▶ PAGE TEXT
<<<<

This is reinforced by the fact that when people engage with the public sector healthcare system, they touch a wide array of different departments and organisations, not just the NHS or DHSC.

To demonstrate this, we have developed two citizen journeys to highlight how someone who is long-term sick and economically inactive might interact with the healthcare system. We have drawn our examples from some of the fastest-growing segments of the long-term sick, economically inactive population: 50-64-year-olds with five or more comorbidities and 18-24-year-olds with a single health condition.

These citizen journeys highlight three key points:

  1. Of the multiple factors that influence an individual’s health, many sit outside the direct control of the NHS or DHSC.
  2. Frequently, the range of departments that provide services to long-term sick, economically inactive people can grow significantly over time (and, as such, so will the cost), meaning early intervention to prevent this is particularly important.

>>>>

▶ TASK TO CARRY OUT
Pick up the passage on how long-term sick, economically inactive people move through public services, and continue it from its last line.

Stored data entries
<<<<

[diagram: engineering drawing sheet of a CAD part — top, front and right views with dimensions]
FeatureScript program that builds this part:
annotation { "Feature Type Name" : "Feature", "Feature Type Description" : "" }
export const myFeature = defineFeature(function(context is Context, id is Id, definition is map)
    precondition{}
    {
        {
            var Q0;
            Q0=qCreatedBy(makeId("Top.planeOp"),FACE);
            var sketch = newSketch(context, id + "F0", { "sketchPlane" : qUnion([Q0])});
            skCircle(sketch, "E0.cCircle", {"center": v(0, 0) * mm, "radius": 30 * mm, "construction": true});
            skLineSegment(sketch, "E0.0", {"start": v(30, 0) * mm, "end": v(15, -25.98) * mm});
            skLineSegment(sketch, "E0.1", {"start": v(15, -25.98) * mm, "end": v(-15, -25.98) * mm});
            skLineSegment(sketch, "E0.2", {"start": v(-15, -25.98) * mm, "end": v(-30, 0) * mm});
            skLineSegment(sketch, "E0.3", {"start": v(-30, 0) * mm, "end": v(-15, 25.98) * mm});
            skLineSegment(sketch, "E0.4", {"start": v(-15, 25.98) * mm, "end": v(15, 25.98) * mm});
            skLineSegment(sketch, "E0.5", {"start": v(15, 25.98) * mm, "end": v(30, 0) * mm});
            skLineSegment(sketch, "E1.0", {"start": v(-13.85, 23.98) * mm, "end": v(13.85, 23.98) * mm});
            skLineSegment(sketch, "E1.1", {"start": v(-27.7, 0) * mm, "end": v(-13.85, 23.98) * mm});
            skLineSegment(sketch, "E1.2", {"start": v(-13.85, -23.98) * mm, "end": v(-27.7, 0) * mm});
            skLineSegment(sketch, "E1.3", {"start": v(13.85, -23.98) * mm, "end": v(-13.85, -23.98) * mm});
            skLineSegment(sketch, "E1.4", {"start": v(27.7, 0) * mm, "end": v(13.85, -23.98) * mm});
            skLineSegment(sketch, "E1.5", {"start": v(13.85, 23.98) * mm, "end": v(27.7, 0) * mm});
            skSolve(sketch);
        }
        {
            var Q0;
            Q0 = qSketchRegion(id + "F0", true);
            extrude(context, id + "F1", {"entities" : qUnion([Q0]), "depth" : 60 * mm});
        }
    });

>>>>

▶ OUTPUT BELOW
  3. It can be incredibly complex for the individual to know how to navigate the web of services provided by different departments, meaning they often fall through gaps or fail to properly make use of the help on offer.

Citizen journey 1

Economically inactive person, 55, with multiple health conditions

Citizen journey 2

Ecnomically inactive person, aged 34, with mental health condition and alcohol dependency

Citizen Journey 1 illustrates the case of a 55-year-old with five comorbidities, detailing their journey as they leave the workforce and their health deteriorates. It highlights the rapid rise in their interactions with multiple services over time, revealing several critical inflection points. Early and integrated interventions at these points could potentially prevent further health decline. For example, identifying and upskilling an individual at high risk of digital exclusion could improve their access to health and other government services. Despite numerous services involved, they ultimately find themselves in secondary care with multiple comorbidities, further from the workforce than when they first engaged with employment services.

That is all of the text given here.